§ Study questions
**A)** From the conference call transcript, list every speaker identified by name, with the title or affiliation shown under each name.
**B)** According to the conference call transcript, what percentage of the capital spend was on the gas side?
**C)** Decide whether each statement agrees with the conference call transcript. Answer yes or no, and quote the words from the transcript that decide it.
(i) The Clearwater is producing 1,600 barrels a day.
(ii) Net oil production in the Viking ended last year at 2,000 barrels per day.
(iii) The cash flow sensitivity is about $2 million for a dollar change.

§ Excerpted text
________

As a reminder, to ask a question, please press star 1-1 on your telephone and wait for your name to be announced. To withdraw your question, please press star 11 again. Please stand by when we compile the Q&A roster. One moment for our first question. Our first question comes from the line of Jeremy McCree from Raymond James.

speaker
Jeremy McCree
Analyst, Raymond James

Yeah, hi, guys. You know, this conference call, I can't remember the last time you guys were talking about how many lease agreements that are going on in your lines here. Can you walk through what these new lease agreements look like this time versus maybe how they differed from a couple years ago? You know, are there more while licenses with the agreements, more commitments, higher royalty rates, the type of plays that these new lease agreements are chasing? And then just my second question here, Would you mind just reminding us what are the two fastest growing plays on your lines and just kind of your expectations of where those may go here?

speaker
Andrew Phillips
President and CEO

Yeah, for sure, Jeremy. Thanks for the question. And, you know, the leasing arrangements is an interesting year last year because we were leasing everywhere from Manitoba all the way to northwestern Alberta. So it's extremely active across the entire basin. For all commodity types throughout 2022, I guess there was a certain focus on the kind of new multilateral opportunities within the Manfield stack in the heavy oil regions. And that's where we saw a number of new discoveries in a number of different zones, including the Waseca, the Sparky, the upper and lower Cummings. So pretty interesting new developments there. And in terms of the fastest growing plays with WCS exposure, the Banville stack is obviously one of them. The Clearwater at 1,600 barrels a day growing somewhere in the range of 50% this year again is another very important one. And even the Viking last year actually grew from 2,000 to start the year and ended at 2,400 barrels per day of net oil production. So a 20% increase in that play where we have 9,000 drilling locations. So we've got kind of a 20-year inventory of development locations. I think the focus there was, you know, WCS did have a bit of a blow in the back half year, but light oil ended up still trading over $100. So the payouts were very quick in those plays. So we did see some growth in the biking. Okay. Thanks, Andrew. Thanks for the question, Jeremy.

speaker
Operator
Conference Operator

Thank you. One moment for your next question. Your next question comes from the line of Aaron Bilkowski from TD Securities.

speaker
Aaron Bilkowski
Analyst, TD Securities

Thanks. Good morning. This is more of a nitpicky modeling question, but I don't know the answer, so I figured I'd ask. what portion of that $1.5 billion of gross industry spending that landed on your royalty lands would have been gas, like specifically gas-targeted versus oil-targeted?

speaker
Andrew Phillips
President and CEO

Yes, good question. So 20% of the capital spend was actually on the gas side, Aaron, and it was actually the highest number we've seen in about five years. Back in 2014, it was almost 50% was spent on natural gas plants. But 20% was a high number for us.

speaker
Aaron Bilkowski
Analyst, TD Securities

Thanks. And maybe a question for Pam. You talked about cash flow sensitivities, and maybe I missed it, but what would your cash flow sensitivity be to Western Canadians?

speaker
Pam Cazale
Chief Financial Officer

Yeah, it's about $2 million for a dollar change.

________

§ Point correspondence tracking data
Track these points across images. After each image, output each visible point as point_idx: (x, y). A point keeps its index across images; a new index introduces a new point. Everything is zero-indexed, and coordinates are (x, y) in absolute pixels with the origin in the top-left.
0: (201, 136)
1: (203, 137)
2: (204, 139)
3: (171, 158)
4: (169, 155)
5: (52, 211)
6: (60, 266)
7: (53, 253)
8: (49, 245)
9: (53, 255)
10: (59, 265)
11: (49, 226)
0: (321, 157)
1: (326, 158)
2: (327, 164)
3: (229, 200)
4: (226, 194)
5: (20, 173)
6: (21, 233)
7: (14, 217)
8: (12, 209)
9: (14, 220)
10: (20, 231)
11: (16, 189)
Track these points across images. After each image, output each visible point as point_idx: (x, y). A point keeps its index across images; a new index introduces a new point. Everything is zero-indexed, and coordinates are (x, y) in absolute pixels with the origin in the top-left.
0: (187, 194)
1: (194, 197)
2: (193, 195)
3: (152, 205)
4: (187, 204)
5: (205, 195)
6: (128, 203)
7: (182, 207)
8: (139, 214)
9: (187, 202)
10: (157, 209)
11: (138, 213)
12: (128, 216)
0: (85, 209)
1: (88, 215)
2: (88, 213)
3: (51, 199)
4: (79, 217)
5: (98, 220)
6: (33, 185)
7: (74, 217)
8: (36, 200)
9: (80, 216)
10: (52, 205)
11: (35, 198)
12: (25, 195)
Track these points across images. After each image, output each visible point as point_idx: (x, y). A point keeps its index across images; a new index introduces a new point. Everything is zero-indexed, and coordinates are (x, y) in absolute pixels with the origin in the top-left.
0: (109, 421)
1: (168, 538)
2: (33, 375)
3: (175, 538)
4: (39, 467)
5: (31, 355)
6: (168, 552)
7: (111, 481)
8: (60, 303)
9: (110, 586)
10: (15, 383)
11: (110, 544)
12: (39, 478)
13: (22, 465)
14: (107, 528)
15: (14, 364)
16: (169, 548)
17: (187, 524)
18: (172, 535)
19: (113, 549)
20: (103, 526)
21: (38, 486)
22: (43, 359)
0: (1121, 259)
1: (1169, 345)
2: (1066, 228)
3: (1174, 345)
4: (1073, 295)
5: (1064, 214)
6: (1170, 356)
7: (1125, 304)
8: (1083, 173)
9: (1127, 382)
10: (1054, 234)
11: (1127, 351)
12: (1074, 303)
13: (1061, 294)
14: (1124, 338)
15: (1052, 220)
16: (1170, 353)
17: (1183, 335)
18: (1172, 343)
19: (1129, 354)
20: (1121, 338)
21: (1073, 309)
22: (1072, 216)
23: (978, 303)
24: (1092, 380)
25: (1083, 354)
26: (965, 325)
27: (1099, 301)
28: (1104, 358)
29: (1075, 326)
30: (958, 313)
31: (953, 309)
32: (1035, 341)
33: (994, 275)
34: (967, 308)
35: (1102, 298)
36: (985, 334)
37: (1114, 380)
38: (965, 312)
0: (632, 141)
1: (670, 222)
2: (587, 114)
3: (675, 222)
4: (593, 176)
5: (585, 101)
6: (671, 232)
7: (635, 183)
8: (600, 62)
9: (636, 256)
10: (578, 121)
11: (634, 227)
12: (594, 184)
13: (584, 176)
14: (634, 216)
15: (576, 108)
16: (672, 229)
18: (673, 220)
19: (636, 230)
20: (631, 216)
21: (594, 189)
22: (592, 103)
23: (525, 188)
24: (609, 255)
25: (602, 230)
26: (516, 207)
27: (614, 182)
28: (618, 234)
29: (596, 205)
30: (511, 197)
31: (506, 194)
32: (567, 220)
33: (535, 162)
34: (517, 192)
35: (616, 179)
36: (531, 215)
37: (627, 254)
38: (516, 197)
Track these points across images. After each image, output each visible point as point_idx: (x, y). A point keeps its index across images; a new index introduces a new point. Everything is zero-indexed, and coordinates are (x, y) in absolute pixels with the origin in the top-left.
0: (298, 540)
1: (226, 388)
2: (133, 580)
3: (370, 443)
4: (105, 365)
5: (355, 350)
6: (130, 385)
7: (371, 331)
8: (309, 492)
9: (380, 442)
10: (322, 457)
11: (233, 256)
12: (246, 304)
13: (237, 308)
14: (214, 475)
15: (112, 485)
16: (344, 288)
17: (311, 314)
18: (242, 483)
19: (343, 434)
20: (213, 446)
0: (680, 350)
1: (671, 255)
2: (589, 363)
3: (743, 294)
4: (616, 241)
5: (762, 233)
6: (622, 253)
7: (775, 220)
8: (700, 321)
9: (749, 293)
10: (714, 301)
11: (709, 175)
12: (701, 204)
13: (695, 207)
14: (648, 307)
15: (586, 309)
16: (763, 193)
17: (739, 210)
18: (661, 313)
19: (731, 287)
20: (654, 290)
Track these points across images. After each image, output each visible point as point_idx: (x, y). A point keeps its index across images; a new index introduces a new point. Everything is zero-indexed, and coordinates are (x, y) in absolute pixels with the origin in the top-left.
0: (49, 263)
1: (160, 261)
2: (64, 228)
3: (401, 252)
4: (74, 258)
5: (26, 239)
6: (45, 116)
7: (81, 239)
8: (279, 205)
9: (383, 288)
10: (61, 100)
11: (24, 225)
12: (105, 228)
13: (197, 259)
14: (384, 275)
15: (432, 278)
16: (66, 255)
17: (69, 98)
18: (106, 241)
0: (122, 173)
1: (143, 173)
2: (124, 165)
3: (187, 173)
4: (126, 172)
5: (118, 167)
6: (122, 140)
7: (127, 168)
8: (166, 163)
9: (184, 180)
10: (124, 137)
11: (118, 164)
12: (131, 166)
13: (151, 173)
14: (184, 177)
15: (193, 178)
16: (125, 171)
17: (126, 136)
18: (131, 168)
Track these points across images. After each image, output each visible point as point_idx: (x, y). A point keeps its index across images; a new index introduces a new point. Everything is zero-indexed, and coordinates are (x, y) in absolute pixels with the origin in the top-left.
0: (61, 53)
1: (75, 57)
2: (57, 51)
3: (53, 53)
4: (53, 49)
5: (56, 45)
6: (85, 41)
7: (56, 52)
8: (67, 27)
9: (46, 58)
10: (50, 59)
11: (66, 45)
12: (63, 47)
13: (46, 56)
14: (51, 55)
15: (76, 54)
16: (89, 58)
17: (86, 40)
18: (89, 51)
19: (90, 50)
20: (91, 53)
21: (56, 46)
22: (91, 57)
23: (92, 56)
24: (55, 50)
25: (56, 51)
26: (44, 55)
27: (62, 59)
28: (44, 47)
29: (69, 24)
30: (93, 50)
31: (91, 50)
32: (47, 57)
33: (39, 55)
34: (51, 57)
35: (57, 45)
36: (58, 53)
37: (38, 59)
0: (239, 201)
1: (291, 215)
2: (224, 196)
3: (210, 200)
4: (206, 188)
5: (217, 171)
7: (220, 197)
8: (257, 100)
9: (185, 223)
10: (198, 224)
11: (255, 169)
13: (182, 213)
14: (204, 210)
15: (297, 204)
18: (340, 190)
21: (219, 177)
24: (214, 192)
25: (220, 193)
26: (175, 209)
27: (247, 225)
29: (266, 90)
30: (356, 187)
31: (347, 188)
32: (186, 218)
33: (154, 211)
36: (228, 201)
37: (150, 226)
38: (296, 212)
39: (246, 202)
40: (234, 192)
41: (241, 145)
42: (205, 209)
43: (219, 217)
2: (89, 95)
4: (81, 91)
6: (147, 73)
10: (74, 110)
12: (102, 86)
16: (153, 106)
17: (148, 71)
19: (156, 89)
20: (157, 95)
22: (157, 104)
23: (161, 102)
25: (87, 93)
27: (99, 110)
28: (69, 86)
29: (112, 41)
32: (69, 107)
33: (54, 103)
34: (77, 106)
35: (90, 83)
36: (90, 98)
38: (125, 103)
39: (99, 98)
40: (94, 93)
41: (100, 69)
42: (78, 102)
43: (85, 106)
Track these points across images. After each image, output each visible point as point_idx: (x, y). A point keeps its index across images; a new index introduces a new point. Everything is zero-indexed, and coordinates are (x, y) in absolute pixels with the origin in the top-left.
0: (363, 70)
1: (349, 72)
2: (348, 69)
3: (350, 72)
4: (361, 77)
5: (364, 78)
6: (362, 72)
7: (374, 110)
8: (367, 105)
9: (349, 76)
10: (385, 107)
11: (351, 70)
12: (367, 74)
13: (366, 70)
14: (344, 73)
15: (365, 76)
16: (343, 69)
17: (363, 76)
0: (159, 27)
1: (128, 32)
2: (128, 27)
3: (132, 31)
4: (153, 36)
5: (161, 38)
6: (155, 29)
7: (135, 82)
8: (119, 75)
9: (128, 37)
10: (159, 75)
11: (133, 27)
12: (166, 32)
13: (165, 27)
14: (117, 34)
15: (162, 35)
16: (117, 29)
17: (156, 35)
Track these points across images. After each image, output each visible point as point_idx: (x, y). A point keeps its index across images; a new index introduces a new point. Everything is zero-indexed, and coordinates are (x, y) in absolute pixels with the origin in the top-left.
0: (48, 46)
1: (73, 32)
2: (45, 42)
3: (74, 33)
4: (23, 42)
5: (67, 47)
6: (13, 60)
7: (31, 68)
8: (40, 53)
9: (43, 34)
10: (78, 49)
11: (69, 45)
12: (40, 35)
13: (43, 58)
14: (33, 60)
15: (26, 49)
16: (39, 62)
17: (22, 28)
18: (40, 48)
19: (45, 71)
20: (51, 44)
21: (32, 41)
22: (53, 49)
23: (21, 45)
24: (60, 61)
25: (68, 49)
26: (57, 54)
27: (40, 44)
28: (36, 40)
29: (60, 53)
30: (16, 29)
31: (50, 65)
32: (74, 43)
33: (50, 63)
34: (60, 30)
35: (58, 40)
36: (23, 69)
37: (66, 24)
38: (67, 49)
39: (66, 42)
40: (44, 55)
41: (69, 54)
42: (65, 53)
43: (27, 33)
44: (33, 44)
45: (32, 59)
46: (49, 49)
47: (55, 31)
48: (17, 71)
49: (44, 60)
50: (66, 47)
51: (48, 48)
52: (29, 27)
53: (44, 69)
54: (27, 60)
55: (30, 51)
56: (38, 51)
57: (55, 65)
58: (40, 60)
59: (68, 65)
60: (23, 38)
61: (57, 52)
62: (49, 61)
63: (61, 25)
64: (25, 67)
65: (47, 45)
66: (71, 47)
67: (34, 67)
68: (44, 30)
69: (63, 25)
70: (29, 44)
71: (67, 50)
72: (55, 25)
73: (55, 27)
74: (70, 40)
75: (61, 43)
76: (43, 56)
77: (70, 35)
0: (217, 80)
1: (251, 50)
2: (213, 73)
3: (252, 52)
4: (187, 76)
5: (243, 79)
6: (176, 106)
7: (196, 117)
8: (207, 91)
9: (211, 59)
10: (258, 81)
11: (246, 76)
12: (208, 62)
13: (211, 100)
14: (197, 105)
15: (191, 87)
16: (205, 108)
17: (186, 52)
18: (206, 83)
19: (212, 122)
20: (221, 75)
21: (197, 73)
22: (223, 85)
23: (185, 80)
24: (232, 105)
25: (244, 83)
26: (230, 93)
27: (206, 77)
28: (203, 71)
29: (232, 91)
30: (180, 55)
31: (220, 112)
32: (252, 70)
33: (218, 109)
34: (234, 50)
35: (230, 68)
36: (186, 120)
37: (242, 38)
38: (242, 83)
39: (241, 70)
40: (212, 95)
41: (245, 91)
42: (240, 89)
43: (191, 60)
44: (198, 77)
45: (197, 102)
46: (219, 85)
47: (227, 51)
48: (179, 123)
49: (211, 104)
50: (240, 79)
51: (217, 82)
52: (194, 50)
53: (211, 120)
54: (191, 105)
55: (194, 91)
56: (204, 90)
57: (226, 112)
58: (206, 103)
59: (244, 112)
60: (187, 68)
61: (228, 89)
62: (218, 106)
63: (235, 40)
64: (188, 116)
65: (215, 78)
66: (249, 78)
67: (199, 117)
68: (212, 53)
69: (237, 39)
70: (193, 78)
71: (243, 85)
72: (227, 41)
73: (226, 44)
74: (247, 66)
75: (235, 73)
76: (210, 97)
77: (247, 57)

________

§ Answers to the exercises
**A)**
- Jeremy McCree: Analyst, Raymond James
- Andrew Phillips: President and CEO
- Aaron Bilkowski: Analyst, TD Securities
- Pam Cazale: Chief Financial Officer

**B)** 20% of the capital spend was on the gas side.

**C)**
(i) Yes: "The Clearwater at 1,600 barrels a day"
(ii) No: "grew from 2,000 to start the year and ended at 2,400 barrels per day of net oil production"
(iii) Yes: "it's about $2 million for a dollar change."